The defining equation for the normal distribution takes the form of the exponential of a negative parabola ($e^{-x^2}$). One can better understand the characteristics of this distribution when thinking in terms of its governing equation. For example, what would the resultant distribution be if we modifed the applied exponent? In the below plots, I have shown three alternative equations which could in theory be contenders for pre-eminence. Simply taking the negative absolute exponent would result in a rather agressive form as both sides of the curve collide at its centre. This lack of concavity would make the modal point relatively more probable compared to virtually identical variates. On the other hand, raising the exponent to higher powers would cause very soft-tailed distributions where extreme outcomes would be nearly impossible.
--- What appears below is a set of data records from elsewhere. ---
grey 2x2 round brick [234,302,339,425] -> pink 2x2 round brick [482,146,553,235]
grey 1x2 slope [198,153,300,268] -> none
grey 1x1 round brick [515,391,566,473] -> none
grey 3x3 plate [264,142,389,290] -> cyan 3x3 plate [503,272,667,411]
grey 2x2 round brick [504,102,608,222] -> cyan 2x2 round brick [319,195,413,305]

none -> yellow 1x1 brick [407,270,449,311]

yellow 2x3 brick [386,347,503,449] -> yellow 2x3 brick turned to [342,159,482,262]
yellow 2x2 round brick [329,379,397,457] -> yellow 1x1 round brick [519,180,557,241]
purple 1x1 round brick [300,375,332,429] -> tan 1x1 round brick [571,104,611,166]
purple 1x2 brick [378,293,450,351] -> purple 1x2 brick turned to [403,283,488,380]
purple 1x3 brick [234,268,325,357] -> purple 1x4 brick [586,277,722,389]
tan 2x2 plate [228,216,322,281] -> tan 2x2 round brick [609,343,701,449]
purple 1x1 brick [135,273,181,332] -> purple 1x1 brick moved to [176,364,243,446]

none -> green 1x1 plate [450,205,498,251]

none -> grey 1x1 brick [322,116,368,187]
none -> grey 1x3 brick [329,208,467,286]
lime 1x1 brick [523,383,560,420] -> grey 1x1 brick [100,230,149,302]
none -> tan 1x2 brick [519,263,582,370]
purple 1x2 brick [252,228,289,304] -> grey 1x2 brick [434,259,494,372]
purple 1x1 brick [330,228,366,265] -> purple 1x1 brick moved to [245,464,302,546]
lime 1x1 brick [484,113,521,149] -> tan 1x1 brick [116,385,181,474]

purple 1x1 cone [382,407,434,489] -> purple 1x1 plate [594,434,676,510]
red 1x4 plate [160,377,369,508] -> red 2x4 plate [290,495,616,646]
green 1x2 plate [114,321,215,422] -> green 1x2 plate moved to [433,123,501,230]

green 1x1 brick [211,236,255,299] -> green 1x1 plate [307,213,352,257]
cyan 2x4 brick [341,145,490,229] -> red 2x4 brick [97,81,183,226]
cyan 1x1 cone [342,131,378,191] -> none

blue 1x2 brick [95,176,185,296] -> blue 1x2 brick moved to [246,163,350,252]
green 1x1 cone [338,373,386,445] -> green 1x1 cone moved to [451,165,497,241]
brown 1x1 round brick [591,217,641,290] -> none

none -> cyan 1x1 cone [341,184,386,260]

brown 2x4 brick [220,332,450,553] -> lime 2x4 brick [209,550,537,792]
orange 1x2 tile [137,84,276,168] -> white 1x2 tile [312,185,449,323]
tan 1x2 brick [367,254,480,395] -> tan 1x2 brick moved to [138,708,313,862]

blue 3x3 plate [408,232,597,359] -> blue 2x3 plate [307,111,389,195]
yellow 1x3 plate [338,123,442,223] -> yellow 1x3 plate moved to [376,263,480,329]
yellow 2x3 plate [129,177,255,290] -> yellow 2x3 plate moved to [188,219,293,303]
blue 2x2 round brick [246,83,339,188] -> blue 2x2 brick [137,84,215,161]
From this, it is safe to assume that the quadratic form is not insensible as it is the least biased distribution given a certain mean and standard deviation.

In [9]:
import numpy as np
import matplotlib.pyplot as plt

x = np.linspace(-3, 3, 400)
y_original = np.exp(-x**2)
y_abs = np.exp(-np.abs(x))
y_cubed = np.exp(-abs(x**3))
y_fourth = np.exp(-x**4)

fig, axs = plt.subplots(2, 2, figsize=(10, 6))
axs[0, 0].plot(x, y_original, label='exp(-x^2)')
axs[0, 0].set_title('Original Normal Distribution')
axs[0, 0].legend()
axs[0, 1].plot(x, y_abs, label='exp(-|x|)', color='orange')
axs[0, 1].set_title('exp(-|x|)')
axs[0, 1].legend()
axs[1, 0].plot(x, y_cubed, label='exp(-x^3)', color='green')
axs[1, 0].set_title('exp(-x^3)')
axs[1, 0].legend()
axs[1, 1].plot(x, y_fourth, label='exp(-x^4)', color='red')
axs[1, 1].set_title('exp(-x^4)')
axs[1, 1].legend()
plt.tight_layout()
plt.show()

A Closing Thought¶

I would surmise that when de Moivre introduced his method of approximations, that he did not imagine how widespread the bell curve would come to be in the modern world. His intention was to create a tool to complement common sense, not replace it. It is incumbent on users to be well-versed in such tools, just as a machinist must know the limits of each instrument she has at her disposal. To that end, the title of this write-up is misleading - there is nothing wrong with normal distributions, only false applications. We must not shift the onus away from personal accountability and sensibility, lest we should continue to fail to distinguish Truth from what seems so nearly to resemble it.

In [ ]: